The two top contenders are solar power and wind power. Regarding the latter, the UK isn’t doing too badly, at least in Scotland, which has 203 onshore wind farms. Unfortunately, this level of commitment to renewable wind energy is underwritten by subsidies – in effect, perks which supposedly support wind energy jobs. And they do, sometimes to the extravagant tune of £1.3 million! That is, instead of generating 60 jobs at £20,000, wind in the UK adds only a few jobs at phenomenal salaries.




In fact, the only saving grace of this initiative is that it provides alternative, or renewable energy. In the UK, this amounts to 23.5 million megawatt-hours (MWh) of energy from both offshore and onshore wind, serving 5.4 million homes. Because wind energy represents a large part of renewable energy in the UK – a small country in terms of acreage but surrounded on all sides by water – solar energy is barely a fraction.

Bioenergy is another huge UK energy solution, with wave and turbine energy creeping up on wind. Overall, the UK’s renewable energy output in Q2 2012 is up to 8130 gigawatts (GW). This compares favorably with an overall energy output of 319,000 GW for all four quarters of 2011. The two figures break down into 9.8 percent of energy from renewables.
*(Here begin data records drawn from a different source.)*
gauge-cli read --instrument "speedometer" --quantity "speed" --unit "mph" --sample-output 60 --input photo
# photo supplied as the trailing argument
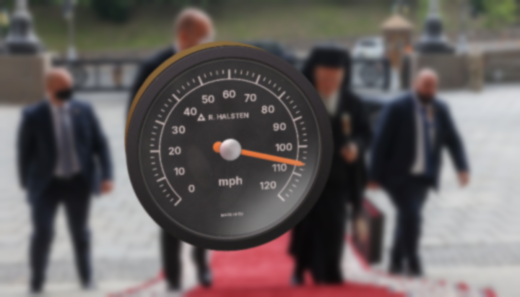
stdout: 106
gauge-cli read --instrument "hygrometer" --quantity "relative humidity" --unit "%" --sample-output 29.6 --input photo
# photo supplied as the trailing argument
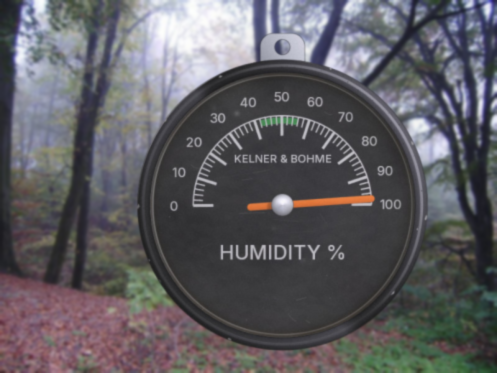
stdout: 98
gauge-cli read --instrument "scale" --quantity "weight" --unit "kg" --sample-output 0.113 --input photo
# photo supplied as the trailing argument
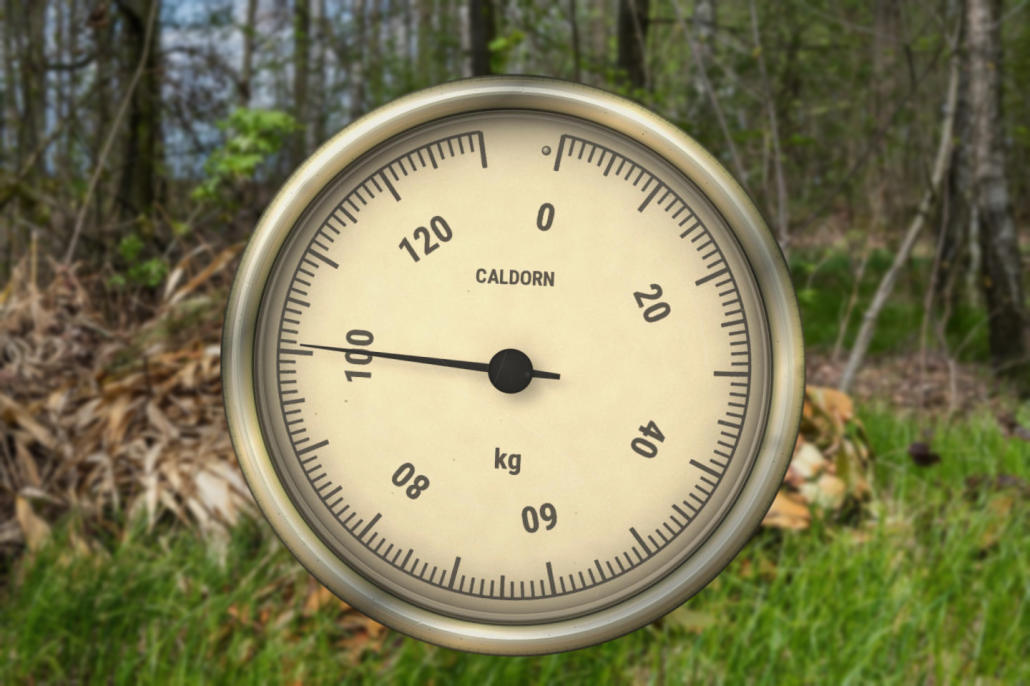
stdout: 101
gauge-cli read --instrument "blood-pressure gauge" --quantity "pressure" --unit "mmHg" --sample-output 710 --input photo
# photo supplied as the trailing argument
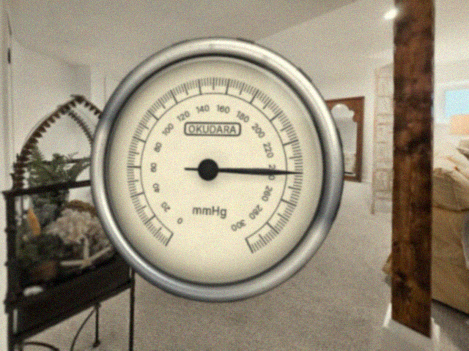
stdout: 240
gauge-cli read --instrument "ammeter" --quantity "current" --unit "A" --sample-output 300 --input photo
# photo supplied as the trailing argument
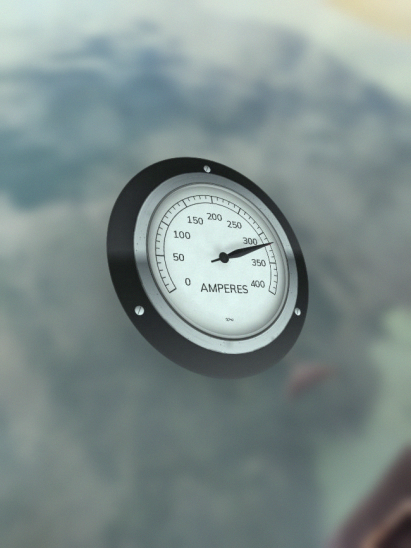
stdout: 320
In the UK, as across the EU, utilities are backing off investments in fossil-fuel burning generation and pouring that money into both renewables and energy efficiency, in effect burning the candle from both ends.  

In the United States, wind turbines added 13.2 percent to the total of renewable energy generated in 2012. In 2011, this figure was 11.7 percent. 2011 was also the year in which renewables produced more energy than nuclear power for the first time. This was also the first year in which the total of renewable energy sources passed 520,000 gigawatt hours (GWh), delivering 7.8 percent of total power supplies, 119.75 of them solely from onshore wind.   

As compared with the UK’s renewable output (9.8 percent of the total), U.S. output is only 7.8 percent. This doesn’t look good for a nation that prides itself on being first in new technology (as represented by renewable energy techniques). Then, too, the U.S. has a very large, extremely powerful and enormously wealthy fossil fuel energy sector – a sector that is reluctant to leave what it persistently calls “200 years of coal” in the ground in Appalachia, the Heartland, and the Powder River Basin of Montana, Wyoming, Nevada and the Western slope of Colorado.  

The biggest problem, after the fossil-fuel sector’s immense lobby, is the dilemma of storing renewable energy. The largest utility-scale electricity storage developed to date is a 4-megawatt sodium-sulfur (NaS) battery system in Presidio, Texas, but newer storage technologies are starting to prove themselves, from molten salt to hot water storage. For homeowners unable to afford these 2.0 storage technologies, ranked and shelved deep-discharge (marine or offsite power) batteries fill the bill.

Going forward, however, it’s important that the U.S. uses the technology tied up in its 17 laboratories, 10 of which operate at the behest of the Office of Science, a division of the U.S. Department of Energy, or DOE. These labs are charged with finding better, cheaper and more efficient ways of storing energy – a must-have if renewable technologies like wind and solar are to continue to grow.